* [TASK BRIEF] From the entries below, please output exactly the lines starting at the one containing "pojačava antioksidativni efekat preparata." and ending at the one containing "dnevno uz obrok.", both included.

Saved data entries:
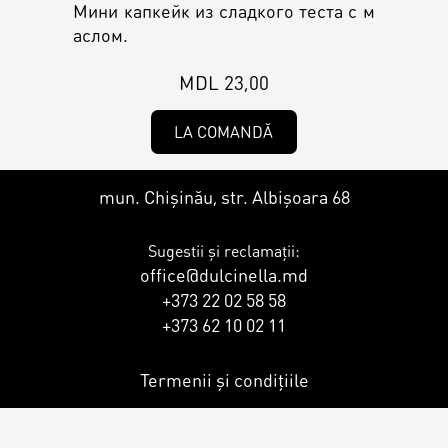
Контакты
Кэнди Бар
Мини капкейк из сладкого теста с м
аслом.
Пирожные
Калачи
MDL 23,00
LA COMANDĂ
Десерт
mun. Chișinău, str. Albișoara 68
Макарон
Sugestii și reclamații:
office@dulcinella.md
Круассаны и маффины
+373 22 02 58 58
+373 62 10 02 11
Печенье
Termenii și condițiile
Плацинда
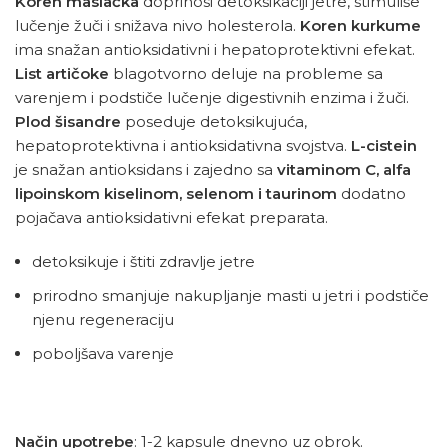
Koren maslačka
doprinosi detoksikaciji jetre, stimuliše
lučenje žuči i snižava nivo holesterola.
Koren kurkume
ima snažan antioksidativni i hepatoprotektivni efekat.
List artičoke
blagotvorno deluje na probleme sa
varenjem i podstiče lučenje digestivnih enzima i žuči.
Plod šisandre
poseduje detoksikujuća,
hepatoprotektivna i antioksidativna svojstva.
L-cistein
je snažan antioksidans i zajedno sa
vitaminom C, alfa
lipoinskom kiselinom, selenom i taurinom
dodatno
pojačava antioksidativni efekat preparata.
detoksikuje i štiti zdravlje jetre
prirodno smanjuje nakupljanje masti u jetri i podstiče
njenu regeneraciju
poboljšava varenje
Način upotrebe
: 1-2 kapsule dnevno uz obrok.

--

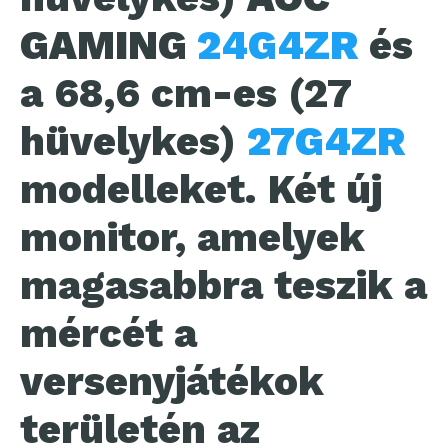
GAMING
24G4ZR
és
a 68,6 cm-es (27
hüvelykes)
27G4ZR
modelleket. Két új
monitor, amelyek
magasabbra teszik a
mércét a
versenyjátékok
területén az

...

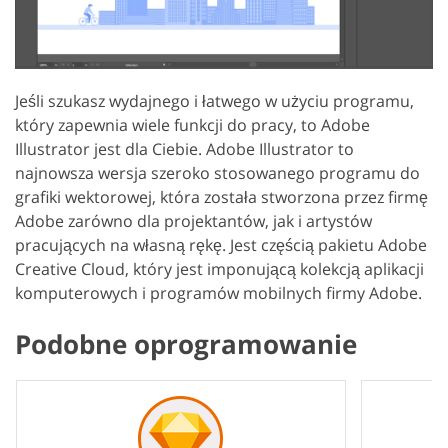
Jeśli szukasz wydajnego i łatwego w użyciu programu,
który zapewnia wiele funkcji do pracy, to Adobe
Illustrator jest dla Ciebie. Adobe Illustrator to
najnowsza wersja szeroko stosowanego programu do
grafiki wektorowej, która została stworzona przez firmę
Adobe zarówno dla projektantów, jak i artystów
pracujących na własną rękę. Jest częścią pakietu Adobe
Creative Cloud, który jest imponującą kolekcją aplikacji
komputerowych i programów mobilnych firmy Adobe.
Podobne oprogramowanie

* [ANSWER TO THIS EXERCISE]
pojačava antioksidativni efekat preparata.
detoksikuje i štiti zdravlje jetre
prirodno smanjuje nakupljanje masti u jetri i podstiče
njenu regeneraciju
poboljšava varenje
Način upotrebe
: 1-2 kapsule dnevno uz obrok.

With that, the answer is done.